The Turkish Embassy Letters by Mary Wortley
Written in the first half of the 18th century by Lady Mary Wortley, wife of an ambassador to Turkey, this book is one of the finest collections of travel essays I’ve read. Her language is so evocative, the details she notes about the people, buildings, places she visits are beautiful without being florid. Her narrative style is objective without being dispassionate, engaging and innately curious.
This post was previously published on February 19, 2013 at Designers & Books.
The following interview is reprinted with permission from Designers & Books.
Designers & Books: You've made your mark as a writer and editor in design magazines. How did you get interested in design?
Amanda Dameron: My stepfather was a stained-glass artist and all-around maker who encouraged my love for and understanding of the relationship between aesthetics and utility. He was very knowledgeable about furniture, he was always building new things out of found materials, and he had many books about design. My mother loves interior design and the two of them were always conspiring about their next renovation project or moving furniture around. They also kept a subscription to Architectural Digest, which I would often thumb through.
Do you remember the first design book you read that had an impact on you?
I loved looking through my parents’ collection of books on art glass, and I recall being very inspired by a book given to me in seventh grade about photography. Soon after, I learned how to develop my own film in a makeshift darkroom in our basement. Those books really helped me understand how to appreciate form and composition.
You mentioned to us that you were a binge reader when you were a child—that when you found an author you liked, you would read everything you could get your hands on by that author. Do you still read that way?
Yes, though I usually binge on writers of fiction. Authors that come to mind: Pearl S. Buck, J. D. Salinger, George Saunders, David Sedaris.
Your first job out of college was at one of the oldest independent bookstores in Los Angeles. How did that experience shape your relationship to books?
The bookstore was called Midnight Special, and each of the bookstore's eight employees had their own section of the store to buy titles for. My section included art, photography, architecture, and design, but I learned so much from my colleagues who handled sections like history, politics, and poetry. It wasn't until I worked there that I began to really understand the world, and my place in it. A lot of my preconceived notions were tested during that time, and I discovered a great many authors and subjects that I'd never even heard of before then.

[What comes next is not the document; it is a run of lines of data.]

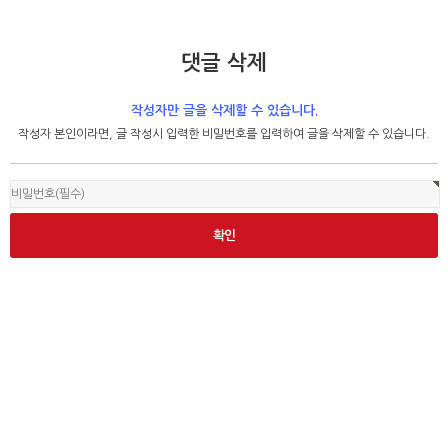
댓글 삭제
작성자만 글을 삭제할 수 있습니다.
작성자 본인이라면, 글 작성시 입력한 비밀번호를 입력하여 글을 삭제할 수 있습니다.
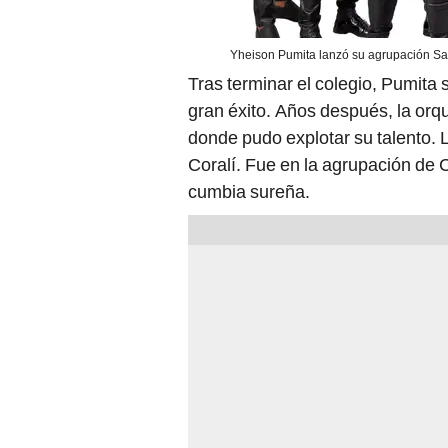
Yheison Pumita lanzó su agrupación Sa
Tras terminar el colegio, Pumita
gran éxito. Años después, la orqu
donde pudo explotar su talento.
Coralí. Fue en la agrupación de 
cumbia sureña.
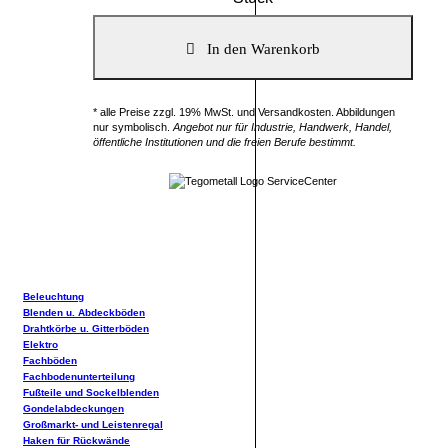
* alle Preise zzgl. 19% MwSt. und Versandkosten. Abbildungen
nur symbolisch.
Angebot nur für Industrie, Handwerk, Handel,
öffentliche Institutionen und die freien Berufe bestimmt.
Beleuchtung
Blenden u. Abdeckböden
Drahtkörbe u. Gitterböden
Elektro
Fachböden
Fachbodenunterteilung
Fußteile und Sockelblenden
Gondelabdeckungen
Großmarkt- und Leistenregal
Haken für Rückwände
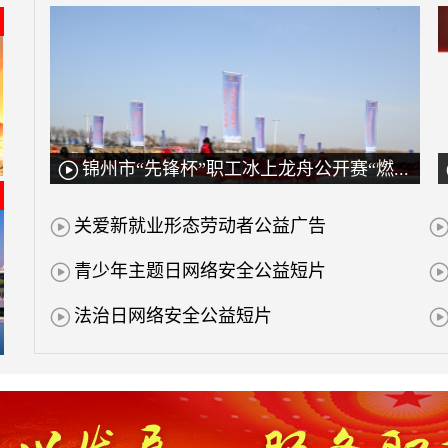
锦州市“先锋杯”职工冰上龙舟公开赛“燃动”锦城！

关爱新就业形态劳动者公益广告

青少年主题日网络安全公益短片

法治日网络安全公益短片

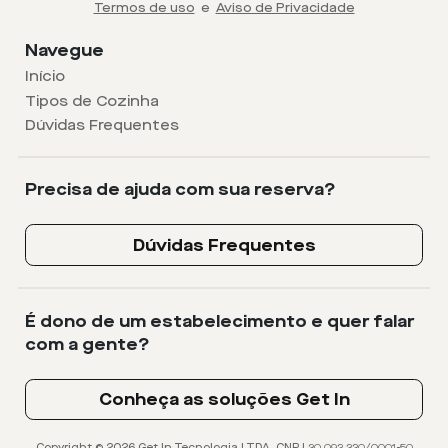
Termos de uso
e
Aviso de Privacidade
Navegue
Início
Tipos de Cozinha
Dúvidas Frequentes
Precisa de ajuda com sua reserva?
Dúvidas Frequentes
É dono de um estabelecimento e quer falar
com a gente?
Conheça as soluções Get In
Copyright © 2026 Get In Tecnologia LTDA. CNPJ 20.093.230/0001-50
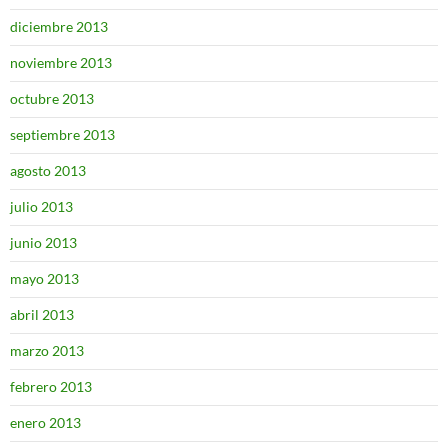
diciembre 2013
noviembre 2013
octubre 2013
septiembre 2013
agosto 2013
julio 2013
junio 2013
mayo 2013
abril 2013
marzo 2013
febrero 2013
enero 2013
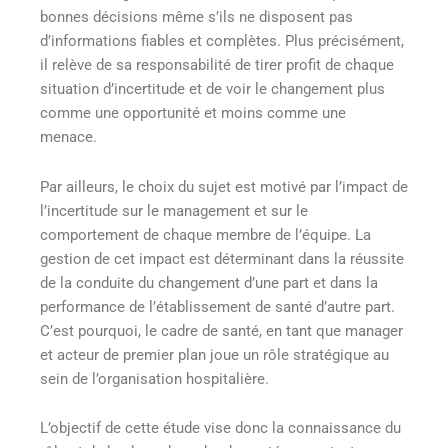
bonnes décisions même s’ils ne disposent pas
d’informations fiables et complètes. Plus précisément,
il relève de sa responsabilité de tirer profit de chaque
situation d’incertitude et de voir le changement plus
comme une opportunité et moins comme une
menace.
Par ailleurs, le choix du sujet est motivé par l’impact de
l’incertitude sur le management et sur le
comportement de chaque membre de l’équipe. La
gestion de cet impact est déterminant dans la réussite
de la conduite du changement d’une part et dans la
performance de l’établissement de santé d’autre part.
C’est pourquoi, le cadre de santé, en tant que manager
et acteur de premier plan joue un rôle stratégique au
sein de l’organisation hospitalière.
L’objectif de cette étude vise donc la connaissance du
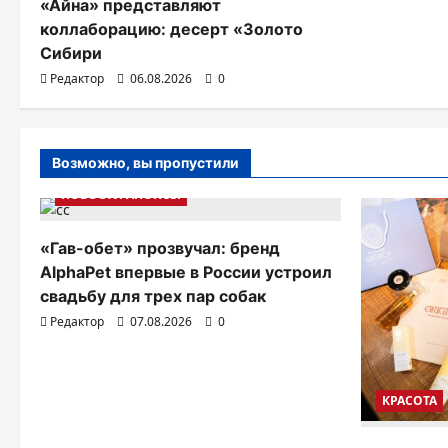
«Айна» представляют
п
коллаборацию: десерт «Золото
Сибири
и
Редактор
06.08.2026
0
с
я
Возможно, вы пропустили
м
НОВОСТИ АНОНСЫ
«Гав-обет» прозвучал: бренд
AlphaPet впервые в России устроил
свадьбу для трех пар собак
Редактор
07.08.2026
0
КРАСОТА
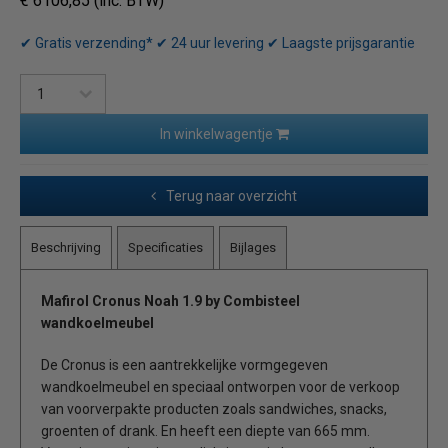
€ 6106,85 (inc. BTW)
✔ Gratis verzending* ✔ 24 uur levering ✔ Laagste prijsgarantie
In winkelwagentje
Terug naar overzicht
Beschrijving
Specificaties
Bijlages
Mafirol Cronus Noah 1.9 by Combisteel
wandkoelmeubel
De Cronus is een aantrekkelijke vormgegeven
wandkoelmeubel en speciaal ontworpen voor de verkoop
van voorverpakte producten zoals sandwiches, snacks,
groenten of drank. En heeft een diepte van 665 mm.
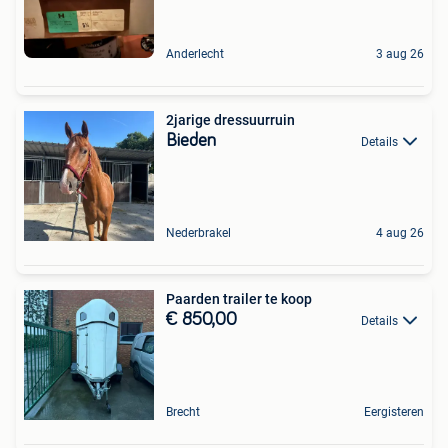
Anderlecht
3 aug 26
2jarige dressuurruin
Bieden
Details
Nederbrakel
4 aug 26
Paarden trailer te koop
€ 850,00
Details
Brecht
Eergisteren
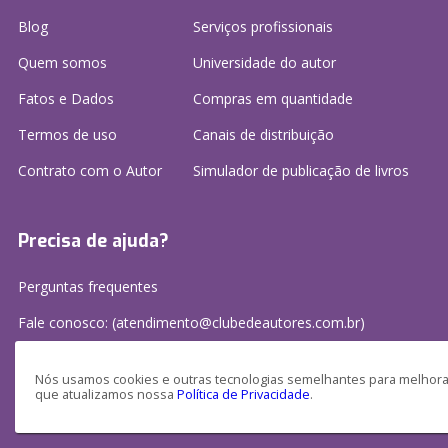
Blog
Serviços profissionais
Quem somos
Universidade do autor
Fatos e Dados
Compras em quantidade
Termos de uso
Canais de distribuição
Contrato com o Autor
Simulador de publicação
de livros
Precisa de ajuda?
Perguntas frequentes
Fale conosco: (atendimento@clubedeautores.com.br)
Nós usamos cookies e outras tecnologias semelhantes para melhorar
que atualizamos nossa
Política de Privacidade
.
Clube de Autores Publicações S/A - CNPJ: 16.779.786/0001-27
Av. Juscelino Kubitscheck, 350 - 2 andar - Centro, Joinville - SC, 89201-100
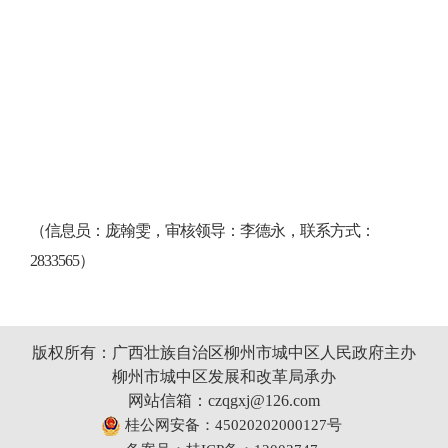
（信息员：庞翰雯，审核领导：李德永，联系方式：
2833565）
版权所有：广西壮族自治区柳州市城中区人民政府主办
柳州市城中区发展和改革局承办
网站信箱：czqgxj@126.com
桂公网安备：45020202000127号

You lead a magazine noted for its focus on modern design (its tagline is “At home in the modern world”). Do you have favorite books in your personal collection that focus on early designers or early periods?
Yes, and my selections for Designers & Books reflect this. Two are The English House by Herbert Muthesius from 1904, and The Turkish Embassy Letters by Lady Mary Wortley Montagu, which details buildings and places the wife of the American ambassador to Turkey visited during the first half of the 18th century.
Most of the books on your list are about design—and then there's the book about The New Yorker’s William Shawn and “the invisible art of editing.” You have an extensive background in both design and editing—do you see any similarities between the two fields?
Absolutely! In both disciplines, the real artistry is often invisible to the naked eye.